New Bath In Basement...Ejector Pump/Pit tie in

Discussion in 'Remodel Forum & Blog' started by EJG1447, Apr 12, 2012.

  1. EJG1447

    EJG1447 New Member

    Messages:
    7
    Location:
    Chicago, IL
    I am adding a bathroom in my basement. After much research I decided to go the sewage ejector pump/pit route. I have a 90 year old bungalow with a 4" cast iron soil stack and 2" galvanized vent. The main floor bath is directly above the new bathroom location. When we bought the house, there was a toilet only in the basement. After breaking the concrete around the stack and digging around I found the 4" cast iron transitioning to 6" clay (via a 4" sanitary tee w/ a 2" side inlet) and then out to the city sewer. I didn't like possibly damaging the clay so I went with the pump/pit option. I have the DWV system designed & dry fitted which brings me to my questions (I will post pics when I get a chance) :

    1) I have cut off the original closet flange to make room for the new toilet location. Is a fernco cap suitable for under slab application?

    2) I was thinking of cutting a no-hub 4" c.i. wye and then tying the sewage discharge into that. Since I have to cut into the 2" galvanized vent to tie in my new vents anyway, can I use the remaining stub coming up from the original sanitary tee w/ side inlet as my tie in from the pump?
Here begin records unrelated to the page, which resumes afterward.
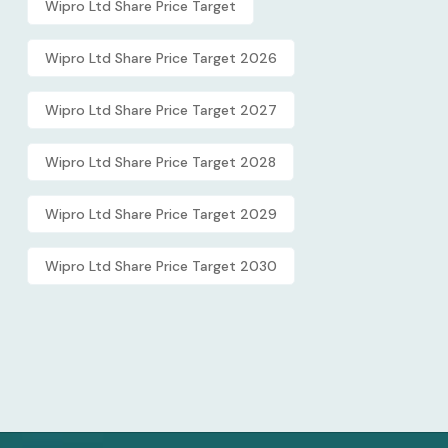
Wipro Ltd Share Price Target
Wipro Ltd Share Price Target 2026
Wipro Ltd Share Price Target 2027
Wipro Ltd Share Price Target 2028
Wipro Ltd Share Price Target 2029
Wipro Ltd Share Price Target 2030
    3) I read that the pump/pit should be vented separate from the rest of the venting, however this isn't really feasible. Why is it not ok to tie into the same vent? Can I vent out the side of the house?
    Last edited: Apr 12, 2012
  2. jadnashua

    jadnashua Retired Defense Industry Engineer xxx

    Messages:
    21,802
    Location:
    New England
    When the pump runs, the vent is required to allow air to come in to fill the pit, otherwise, it would be creating a suction. It needs a proper vent (an AAV won't work, as it won't allow air to escape to enable the waste to come in in the first place). Now, whether that can tie into the existing one or not, I'm not sure...the pump could create a fairly significant suction, which could disrupt the trap seals in anything else attached to it.
  3. hj

    hj Moderator & Master Plumber Staff Member

    Messages:
    26,249
    Location:
    Cave Creek, Arizona
    If the venting is done properly, there is NO ordinally suction which should disturb trap seals, although we COULD do it with powerful vacuum pumps at the testing laboratory.